El padre Isidro respondió, describiendo un movimiento rápido con los brazos y golpeándole con su improvisada arma. Dozer cayó hacia atrás, perdiendo el equilibrio y golpeando contra el suelo. La sangre comenzó a manar de sus encías y la nariz. Pestañeó, maldiciendo por haber perdido otra vez la iniciativa, y se preparó para la lluvia de golpes.

Pero Isidro no quería jugar más. Quería terminar con ellos tan rápidamente como fuera posible. Se colocó junto a él y levantó la vara por encima de la cabeza, que se alzó hacia el cielo cuan larga era, y se dispuso a ensartar a la rata. De una vez por todas.

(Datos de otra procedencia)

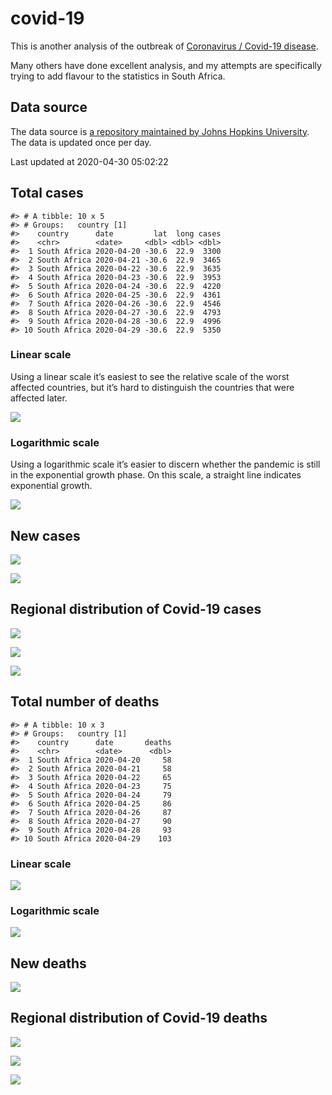 
<!-- README.md is generated from README.Rmd. Please edit that file -->

# covid-19

<!-- badges: start -->

<!-- badges: end -->

This is another analysis of the outbreak of [Coronavirus / Covid-19
disease](https://en.wikipedia.org/wiki/Coronavirus_disease_2019).

Many others have done excellent analysis, and my attempts are
specifically trying to add flavour to the statistics in South Africa.

## Data source

The data source is [a repository maintained by Johns Hopkins
University](https://github.com/CSSEGISandData/COVID-19). The data is
updated once per day.

Last updated at 2020-04-30 05:02:22

## Total cases

    #> # A tibble: 10 x 5
    #> # Groups:   country [1]
    #>    country      date         lat  long cases
    #>    <chr>        <date>     <dbl> <dbl> <dbl>
    #>  1 South Africa 2020-04-20 -30.6  22.9  3300
    #>  2 South Africa 2020-04-21 -30.6  22.9  3465
    #>  3 South Africa 2020-04-22 -30.6  22.9  3635
    #>  4 South Africa 2020-04-23 -30.6  22.9  3953
    #>  5 South Africa 2020-04-24 -30.6  22.9  4220
    #>  6 South Africa 2020-04-25 -30.6  22.9  4361
    #>  7 South Africa 2020-04-26 -30.6  22.9  4546
    #>  8 South Africa 2020-04-27 -30.6  22.9  4793
    #>  9 South Africa 2020-04-28 -30.6  22.9  4996
    #> 10 South Africa 2020-04-29 -30.6  22.9  5350

### Linear scale

Using a linear scale it’s easiest to see the relative scale of the worst
affected countries, but it’s hard to distinguish the countries that were
affected later.

![](README_files/figure-gfm/unnamed-chunk-5-1.png)<!-- -->

### Logarithmic scale

Using a logarithmic scale it’s easier to discern whether the pandemic is
still in the exponential growth phase. On this scale, a straight line
indicates exponential growth.

![](README_files/figure-gfm/unnamed-chunk-6-1.png)<!-- -->

## New cases

![](README_files/figure-gfm/unnamed-chunk-7-1.png)<!-- -->

![](README_files/figure-gfm/unnamed-chunk-8-1.png)<!-- -->

## Regional distribution of Covid-19 cases

![](README_files/figure-gfm/unnamed-chunk-9-1.png)<!-- -->

![](README_files/figure-gfm/unnamed-chunk-10-1.png)<!-- -->

![](README_files/figure-gfm/unnamed-chunk-11-1.png)<!-- -->

## Total number of deaths

    #> # A tibble: 10 x 3
    #> # Groups:   country [1]
    #>    country      date       deaths
    #>    <chr>        <date>      <dbl>
    #>  1 South Africa 2020-04-20     58
    #>  2 South Africa 2020-04-21     58
    #>  3 South Africa 2020-04-22     65
    #>  4 South Africa 2020-04-23     75
    #>  5 South Africa 2020-04-24     79
    #>  6 South Africa 2020-04-25     86
    #>  7 South Africa 2020-04-26     87
    #>  8 South Africa 2020-04-27     90
    #>  9 South Africa 2020-04-28     93
    #> 10 South Africa 2020-04-29    103

### Linear scale

![](README_files/figure-gfm/unnamed-chunk-14-1.png)<!-- -->

### Logarithmic scale

![](README_files/figure-gfm/unnamed-chunk-15-1.png)<!-- -->

## New deaths

![](README_files/figure-gfm/unnamed-chunk-16-1.png)<!-- -->

## Regional distribution of Covid-19 deaths

![](README_files/figure-gfm/unnamed-chunk-17-1.png)<!-- -->

![](README_files/figure-gfm/unnamed-chunk-18-1.png)<!-- -->

![](README_files/figure-gfm/unnamed-chunk-19-1.png)<!-- -->
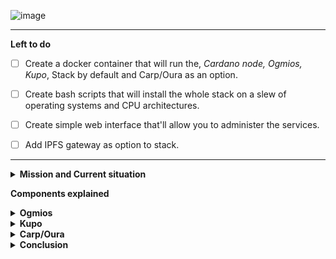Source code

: ![image](https://user-images.githubusercontent.com/50184793/184235833-a1b4a0e7-c665-406e-834b-7ae530d62c8f.png)


<hr/>

**Left to do**

- [ ] Create a docker container that will run the, *Cardano node, Ogmios, Kupo*, Stack by default and Carp/Oura as an option.
 
- [ ] Create bash scripts that will install the whole stack on a slew of operating systems and CPU architectures.

- [ ] Create simple web interface that'll allow you to administer the services.

- [ ] Add IPFS gateway as option to stack.

<hr/>
<details>
  <summary><b>Mission and Current situation</b></summary>

Currently if you're building a dapp on cardano you have one of few choices on how to aggregate the Cardano blockchain data your dapp might need to function properly.

One of the most widely used and easiest solution thus far has been dbSync. However, using dbSync is rather resource intensive and even after full sync still takes up quite a bit of HD space and takes quite a while to sync on top of need the cardano node to sync as well.

There is also services like Blockfrost where a user can sign up for an account, receive an API key and use blockfrost REST API to access whatever data you might need but it doesn't really give you a dApp and if Blockfrost services go down so does your dApp.

However, there are several projects developed as of recent that give you the power of dbSync and are more efficient and a lot less cumbersome on resource utilization. They are not replacements for dbSync per say and usually you have to bundle one or two of these services together to achieve what DB sync offers in one service. Yet, in return there can be 3 or 4 micro-services for example that still take up and use a lot less resources then dbSync does.

For example DB sync system requirements currently are:
```
32 Gigabytes of RAM or more.
4 CPU cores or more.
160 Gigabytes or more of disk storage. (Note this is without full cardano node sync which adds extra 60Gb or so for about a total of 220Gb right out the door.)
```

Noderunner:
```
12 Gigabytes of RAM or more.
4 CPU cores or more
160Gb or more this is with a full cardano-node synced and Kupo with every shelley erra address and their current UTXOs and monitors for changes it has ```--prune-utxo``` flag turned on.
```

The idea for Noderunner is to have a reusable development stack that's easily replicatable by the end user as well or any developer. Where a dApp developer can give the end user the option to connect to their own self hosted version of Noderunner. Think of [LAMP](https://en.wikipedia.org/wiki/LAMP_%28software_bundle%29) stack which you can download linux distros that have the stack pre-installed ready for developers to start building their applications. 



The three major components of Noderunner are: Cardano Node, Ogmios, Kupo. All three pieces of software are open source and are developed by Cardano developers for Cardano developers. 

With these three tools running you will be able to have access to full UTXO history of an address, when they were created and spent, you can search by address or even by datum hash. You will also have access to assets metadata as long as they were created under the Metadata label 721.

And you will have access to data like Pool information, pool delegators, stake address information on which pool it's delegating too all for a fraction of a cost in resources DB sync takes and absolutely a LOT more feasible for a user to run at home.
</details>

**Components explained**

<details>
  <summary><b>Ogmios</b></summary>

![ogmios-logo-white](https://user-images.githubusercontent.com/50184793/184235372-8b563be8-c368-43c6-a87b-fceda0710e5a.png)
https://github.com/CardanoSolutions/ogmios – by Cardano Solutions developed by KtorZ:

Ogmios is a lightweight bridge interface for cardano-node. It offers a WebSocket API that enables local clients to speak Ouroboros' mini-protocols via JSON/RPC.

Ogmios plays several key rolls in Noderunner Eco system. Number one it connects directly to Cardano Nodes IPC socket and most importantly can aggregate requested information from Cardano Node based on the JSON RPC call you specify. With Ogmios you can information like: 
```
-blockHeight: The chain’s highest block number.
-chainTip: The chain’s current tip.
-currentEpoch: The current epoch of the ledger.
-currentProtocolParameters: The current protocol parameters.
-delegationsAndRewards: Current delegation settings and rewards of given reward accounts.
-eraStart: The information regarding the beginning of the current era.
-eraSummaries: Era bounds and slotting parameters details, required for proper slot arithmetic.
-genesisConfig: Get a compact version of the era’s genesis configuration.
-ledgerTip: The most recent block tip known of the ledger.
-nonMyopicMemberRewards: Non-myopic member rewards for each pool. Used in ranking.
-poolIds: The list of all pool identifiers currently registered and active.
-poolParameters: Stake pool parameters submitted with registration certificates.
-poolsRanking: Retrieve stake pools ranking (a.k.a desirabilities).
-proposedProtocolParameters: The last update proposal w.r.t. protocol parameters, if any.
-rewardsProvenance: Get details about rewards calculation for the ongoing epoch.
-stakeDistribution: Distribution of the stake across all known stake pools.
-systemStart: The chain’s start time (UTC).
-utxo: Current UTXO, possibly filtered by output reference.
```
For more on Omgios and its API please visit: https://ogmios.dev/

**Sync Time**
There is no sync time for Ogmios.
</details>

<details>
  <summary><b>Kupo</b></summary>
  
![kupo](https://user-images.githubusercontent.com/50184793/184235554-51547d71-41e4-498c-a681-ed15f60799ca.png)
<hr/>
https://github.com/CardanoSolutions/kupo by Cardano Solutions developed by KtorZ:

Kupo is fast, lightweight and configurable chain-index for the Cardano blockchain. It synchronizes data from the blockchain according to patterns matching addresses present in transaction outputs and builds a lookup table from matches to their associated output references, values and datum hashes.

Kupo is one of my favorite tools on Cardano. With the fact that being able to query the cardano node for UTXOs by Address is being deprecated Kupo becomes almost a must have tool for any Cardano developer.

With Kupo you are able to sync a index of Addresses and their UTXO state. It’ll flag unspent UTXOs for an address and it will flag spent ones and also tell you when when they were spent and which TX.

Kupo also goes a step further for the vasil/Babbage era and it will also lets you search UTXOs by their datum hash.

Kupo can also search whch synced addresses hold a policy id and or asset you specify.

Kupo in the very near future will also have an API end point to search for Policy/Asset Metadata making it pretty much a one stop shop

**Connection and Sync time**
Kupo can connect to either your Ogmios instance or through your Cardano nodes IPC socket to sync it’s database. Kupo takes about 24 hours to sync if you start from the Shelley ERA. And takes about 45Gb of hd space on Mainnet with every single address and it’s UTXO indexed currently existing on Cardano blockchain. However if you use the flag to prune used UTXOs and only keep the active ones it only has a 5.1GB foot print!!!
</details>

<details>
  <summary><b>Carp/Oura</b></summary>
  
https://dcspark.github.io/carp by Dc Spark <br />
https://github.com/txpipe/oura/releases by TxPipe Development lead by scarmuega

So why bundle Carp and Oura under the same category even though they're developed by two different groups?

Well, main reason is cause Cardano eco system is pretty fucking bad ass and developers like to collaborate. 

But also because Carp runs Oura under the hood to aggregate the data from cardano-node, then Carp takes this information and neatly places it into postgre sql for us.

Oura is a rust-native implementation of a pipeline that connects to the tip of a Cardano node through a combination of Ouroboros mini-protocol (using either a unix socket or tcp bearer), filters the events that match a particular pattern and then submits a succint, self-contained payload to pluggable observers called "sinks".

**Connection and Sync time**
Oura in Noderunner instance connects N2C to Cardano nodes socket directly to aggregate the mainnet asset metadata and it’s final database takes up about 4.5Gb of hd space and takes about 24hours to sync.
</details>

<details>
  <summary><b> Conclusion</b></summary>

With these three services and Cardano Node we are able to aggregate and create a small Eco system for our selves where we have access to pretty much all data that should suffice for majority of dapps created or being created at a fraction of the resources cost if you were needing to spin up db sync.

Now you will still need to sync your Cardano Node which takes the longest of the three to sync up and is the most resource heavy.

We will also provide DB boot strapping services for each service mentioned if you so choose to use them.

</details>


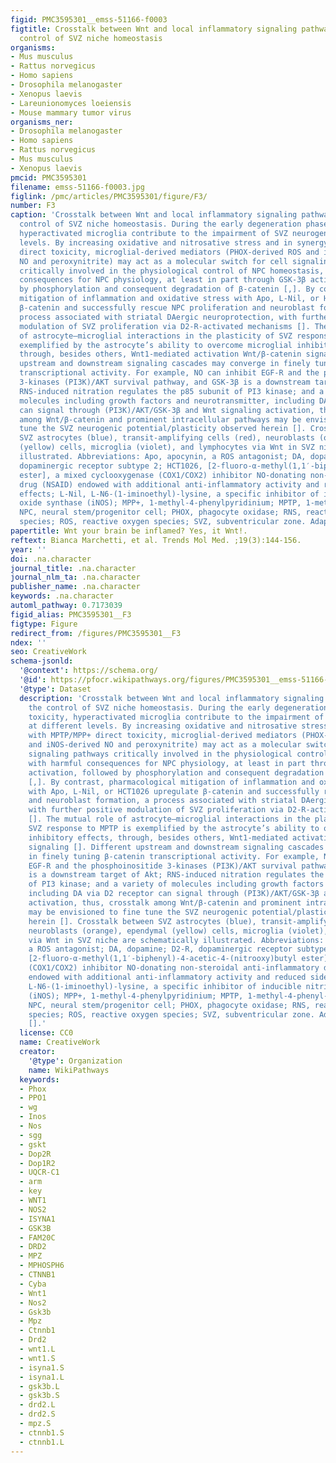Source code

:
 ```yaml
---
figid: PMC3595301__emss-51166-f0003
figtitle: Crosstalk between Wnt and local inflammatory signaling pathways for the
  control of SVZ niche homeostasis
organisms:
- Mus musculus
- Rattus norvegicus
- Homo sapiens
- Drosophila melanogaster
- Xenopus laevis
- Lareunionomyces loeiensis
- Mouse mammary tumor virus
organisms_ner:
- Drosophila melanogaster
- Homo sapiens
- Rattus norvegicus
- Mus musculus
- Xenopus laevis
pmcid: PMC3595301
filename: emss-51166-f0003.jpg
figlink: /pmc/articles/PMC3595301/figure/F3/
number: F3
caption: 'Crosstalk between Wnt and local inflammatory signaling pathways for the
  control of SVZ niche homeostasis. During the early degeneration phase of MPTP toxicity,
  hyperactivated microglia contribute to the impairment of SVZ neurogenesis at different
  levels. By increasing oxidative and nitrosative stress and in synergy with MPTP/MPP+
  direct toxicity, microglial-derived mediators (PHOX-derived ROS and iNOS-derived
  NO and peroxynitrite) may act as a molecular switch for cell signaling pathways
  critically involved in the physiological control of NPC homeostasis, with harmful
  consequences for NPC physiology, at least in part through GSK-3β activation, followed
  by phosphorylation and consequent degradation of β-catenin [,]. By contrast, pharmacological
  mitigation of inflammation and oxidative stress with Apo, L-Nil, or HCT1026 upregulate
  β-catenin and successfully rescue NPC proliferation and neuroblast formation, a
  process associated with striatal DAergic neuroprotection, with further positive
  modulation of SVZ proliferation via D2-R-activated mechanisms []. The mutual role
  of astrocyte–microglial interactions in the plasticity of SVZ response to MPTP is
  exemplified by the astrocyte’s ability to overcome microglial inhibitory effects,
  through, besides others, Wnt1-mediated activation Wnt/β-catenin signaling []. Different
  upstream and downstream signaling cascades may converge in finely tuning β-catenin
  transcriptional activity. For example, NO can inhibit EGF-R and the phosphoinositide
  3-kinases (PI3K)/AKT survival pathway, and GSK-3β is a downstream target of Akt;
  RNS-induced nitration regulates the p85 subunit of PI3 kinase; and a variety of
  molecules including growth factors and neurotransmitter, including DA via D2 receptor
  can signal through (PI3K)/AKT/GSK-3β and Wnt signaling activation, thus, crosstalk
  among Wnt/β-catenin and prominent intracellular pathways may be envisioned to fine
  tune the SVZ neurogenic potential/plasticity observed herein []. Crosstalk between
  SVZ astrocytes (blue), transit-amplifying cells (red), neuroblasts (orange), ependymal
  (yellow) cells, microglia (violet), and lymphocytes via Wnt in SVZ niche are schematically
  illustrated. Abbreviations: Apo, apocynin, a ROS antagonist; DA, dopamine; D2-R,
  dopaminergic receptor subtype 2; HCT1026, [2-fluoro-α-methyl(1,1′-biphenyl)-4-acetic-4-(nitrooxy)butyl
  ester], a mixed cyclooxygenase (COX1/COX2) inhibitor NO-donating non-steroidal anti-inflammatory
  drug (NSAID) endowed with additional anti-inflammatory activity and reduced side
  effects; L-Nil, L-N6-(1-iminoethyl)-lysine, a specific inhibitor of inducible nitric
  oxide synthase (iNOS); MPP+, 1-methyl-4-phenylpyridinium; MPTP, 1-methyl-4-phenyl-1,2,3,6-tetrahydropyridine;
  NPC, neural stem/progenitor cell; PHOX, phagocyte oxidase; RNS, reactive nitrogen
  species; ROS, reactive oxygen species; SVZ, subventricular zone. Adapted from [].'
papertitle: Wnt your brain be inflamed? Yes, it Wnt!.
reftext: Bianca Marchetti, et al. Trends Mol Med. ;19(3):144-156.
year: ''
doi: .na.character
journal_title: .na.character
journal_nlm_ta: .na.character
publisher_name: .na.character
keywords: .na.character
automl_pathway: 0.7173039
figid_alias: PMC3595301__F3
figtype: Figure
redirect_from: /figures/PMC3595301__F3
ndex: ''
seo: CreativeWork
schema-jsonld:
  '@context': https://schema.org/
  '@id': https://pfocr.wikipathways.org/figures/PMC3595301__emss-51166-f0003.html
  '@type': Dataset
  description: 'Crosstalk between Wnt and local inflammatory signaling pathways for
    the control of SVZ niche homeostasis. During the early degeneration phase of MPTP
    toxicity, hyperactivated microglia contribute to the impairment of SVZ neurogenesis
    at different levels. By increasing oxidative and nitrosative stress and in synergy
    with MPTP/MPP+ direct toxicity, microglial-derived mediators (PHOX-derived ROS
    and iNOS-derived NO and peroxynitrite) may act as a molecular switch for cell
    signaling pathways critically involved in the physiological control of NPC homeostasis,
    with harmful consequences for NPC physiology, at least in part through GSK-3β
    activation, followed by phosphorylation and consequent degradation of β-catenin
    [,]. By contrast, pharmacological mitigation of inflammation and oxidative stress
    with Apo, L-Nil, or HCT1026 upregulate β-catenin and successfully rescue NPC proliferation
    and neuroblast formation, a process associated with striatal DAergic neuroprotection,
    with further positive modulation of SVZ proliferation via D2-R-activated mechanisms
    []. The mutual role of astrocyte–microglial interactions in the plasticity of
    SVZ response to MPTP is exemplified by the astrocyte’s ability to overcome microglial
    inhibitory effects, through, besides others, Wnt1-mediated activation Wnt/β-catenin
    signaling []. Different upstream and downstream signaling cascades may converge
    in finely tuning β-catenin transcriptional activity. For example, NO can inhibit
    EGF-R and the phosphoinositide 3-kinases (PI3K)/AKT survival pathway, and GSK-3β
    is a downstream target of Akt; RNS-induced nitration regulates the p85 subunit
    of PI3 kinase; and a variety of molecules including growth factors and neurotransmitter,
    including DA via D2 receptor can signal through (PI3K)/AKT/GSK-3β and Wnt signaling
    activation, thus, crosstalk among Wnt/β-catenin and prominent intracellular pathways
    may be envisioned to fine tune the SVZ neurogenic potential/plasticity observed
    herein []. Crosstalk between SVZ astrocytes (blue), transit-amplifying cells (red),
    neuroblasts (orange), ependymal (yellow) cells, microglia (violet), and lymphocytes
    via Wnt in SVZ niche are schematically illustrated. Abbreviations: Apo, apocynin,
    a ROS antagonist; DA, dopamine; D2-R, dopaminergic receptor subtype 2; HCT1026,
    [2-fluoro-α-methyl(1,1′-biphenyl)-4-acetic-4-(nitrooxy)butyl ester], a mixed cyclooxygenase
    (COX1/COX2) inhibitor NO-donating non-steroidal anti-inflammatory drug (NSAID)
    endowed with additional anti-inflammatory activity and reduced side effects; L-Nil,
    L-N6-(1-iminoethyl)-lysine, a specific inhibitor of inducible nitric oxide synthase
    (iNOS); MPP+, 1-methyl-4-phenylpyridinium; MPTP, 1-methyl-4-phenyl-1,2,3,6-tetrahydropyridine;
    NPC, neural stem/progenitor cell; PHOX, phagocyte oxidase; RNS, reactive nitrogen
    species; ROS, reactive oxygen species; SVZ, subventricular zone. Adapted from
    [].'
  license: CC0
  name: CreativeWork
  creator:
    '@type': Organization
    name: WikiPathways
  keywords:
  - Phox
  - PPO1
  - wg
  - Inos
  - Nos
  - sgg
  - gskt
  - Dop2R
  - Dop1R2
  - UQCR-C1
  - arm
  - key
  - WNT1
  - NOS2
  - ISYNA1
  - GSK3B
  - FAM20C
  - DRD2
  - MPZ
  - MPHOSPH6
  - CTNNB1
  - Cyba
  - Wnt1
  - Nos2
  - Gsk3b
  - Mpz
  - Ctnnb1
  - Drd2
  - wnt1.L
  - wnt1.S
  - isyna1.S
  - isyna1.L
  - gsk3b.L
  - gsk3b.S
  - drd2.L
  - drd2.S
  - mpz.S
  - ctnnb1.S
  - ctnnb1.L
---
```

Un chisporroteo cargado de ecos eléctricos encendió el cielo. Dozer abrió los ojos, y vio a Isidro ante él. Instintivamente, aguantó la respiración, anticipándose al momento en el que la vara de hierro lo atravesara. Y justo cuando Isidro iba a asestar el golpe final, un rayo cegador y grueso como un hombre bajó del cielo nocturno y alcanzó la punta de la vara. La escena se llenó de una luz azulada, y la vara crepitó mientras sinuosas ondas de electricidad la recorrían. Isidro se estremeció, sacudido por casi dieciocho mil amperios de energía. Sus ojos se hundieron hacia dentro, y su lengua se puso tensa, como una rama negra. El codo flexionado explotó, y el rayo escapó a través del hueso, lanzando una llamarada fulgurante. Mojado como estaba, la electricidad lo envolvió y oscureció su piel, que se rizó como la tela prendida por el fuego.

Dozer gritó, superado por la visión horrorosa que tenía delante, y en mitad de su grito, el rayo perdió fuerza y desapareció.

Isidro permaneció en pie, literalmente carbonizado y humeante. Olía a ozono concentrado, pero también a carne quemada, a carbón y cenizas. Su brazo derecho se deshizo y resbaló por su costado, convertido en un montón de trozos oscuros. La vara cayó y golpeó el empedrado con un sonido metálico; después, todo su cuerpo se desmoronó, cayendo al suelo, donde se había formado una mancha oscura en forma de estrella de cien mil puntas.